Is there anything I can do to make my db agent server working good for both cpp/python and csharp client?

Comments

  • matthew
    matthew NL, Canada
    Welcome to the forum. However, before we can offer you assistance please fill out your signature as detailed in http://www.zeroc.com/vbulletin/showthread.php?p=7297#post7297 this post.
  • I'm sorry. I forgot it :(. Thanks for your remind.
    Now, I've edited my signature. :)
  • matthew
    matthew NL, Canada
    The problem is that you are attempting to send a Big5 encoded string as a UTF-8 string -- and its not, leading to the C# runtime complaining :) So therefore you have one of two options:

    1/ Convert the BIG5 encoded data to a UTF-8 string
    2/ Ignore this issue and send the data as a raw sequence of data.

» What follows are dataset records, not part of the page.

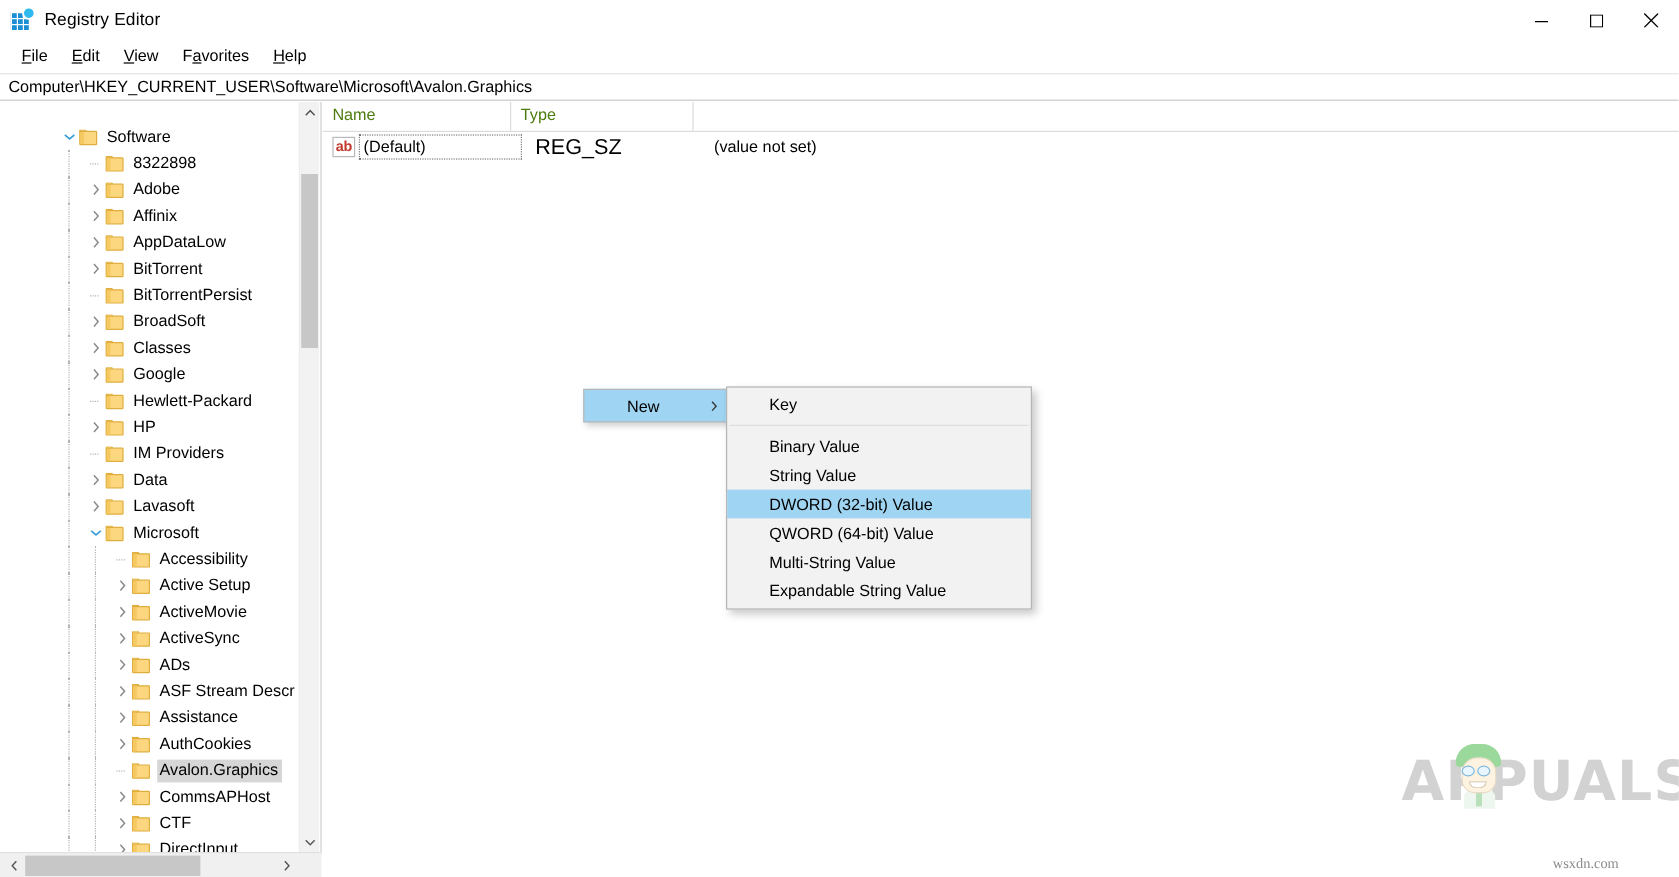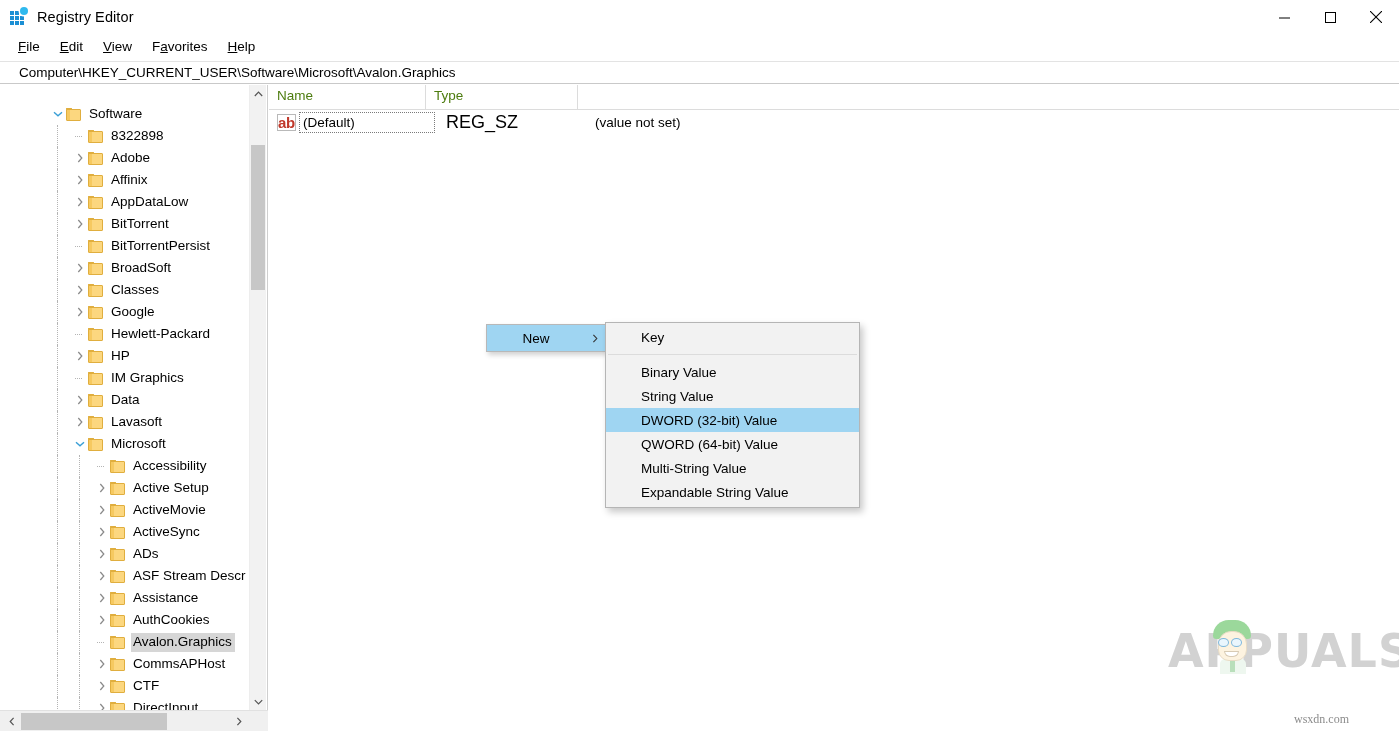--- a/index.html
+++ b/index.html
@@ -105,7 +105,7 @@
     box-sizing: border-box;
   }
   .addressbar span {
-    padding-left: 19px;
+    padding-left: 7px;
     font-size: 13.5px;
     color: #000000;
   }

    It would be better to convert the Big5 data to Unicode since this is the correct approach with Ice. See System.Text.Encoding for more information on how to do this with C#.
  • Thank you for your advise, matthew. :)
    My problem is that the cpp server got some chinese chars from mysql, and sent them directly to csharp client. Before I can process the chinese chars in client, the ice runtime throw exception. should i convert the chinese string into unicode at the server side? But, if I do so, is there any problems for cpp client or python client to communicate with server.
    to sum up:
    1、should I convert gb2312/big5 encoded data to unicode at server side?
    2、if I convert gb2312/big5 encoded data to unicode at cpp server side,I must modify other client that already running to make them process unicode data, isn't it?
    hoping for your reply :)
  • matthew
    matthew NL, Canada
    Before you transfer a string over the wire with Ice you must first convert the string to UTF-8 (Unicode). If the string is not UTF-8 you will have problems -- such as the ones you have run into. So before your client that reads the mysql data sends the string to an Ice server it must first be converted.
  • heihei, your are right, dear matthew: everything sent to C# must be utf-8.
    The code:
    #include <iconv.h>
    
    int  code_convert(
            char * from_charset,
            char * to_charset,
            char * inbuf,
            int inlen,
            char * outbuf,
            int outlen
            )
    {
            iconv_t cd;
            int     rc;
            char ** pin = &inbuf;
            char ** pout = &outbuf;
    
            if ((cd = iconv_open(to_charset,from_charset)) == 0)
                return  -1;
    
            memset(outbuf,0,outlen);
    
            if (iconv(cd,pin,(size_t*)&inlen,pout,(size_t*)&outlen)==-1)
                return -1;
    
            iconv_close(cd);
    
            return 0;
    }
    
    char *  utf8(char * s)
    {
        static  char    buffer[1024];
        code_convert("gb2312","utf-8", s, strlen(s), buffer, 1024);
        return buffer;
    }
    

    I use iconv to convert gb2312 to utf-8. Hope this will be useful for other people :).
    Thanks again, matthew!
  • matthew
    matthew NL, Canada
    Glad to be of assistance. BTW, I wouldn't use a static buffer in the utf8 function -- its not thread safe in that way. You are also restricting the total buffer size to 1024, which perhaps is not so good also.
  • o, thank you for your advice, matthew, I'll think about a better way :)
    For C#, I must compile a special server, or modify all of my clients, sigh. Maybe I should tell Bill to fix his stupid csharp to fit for Ice, heihei.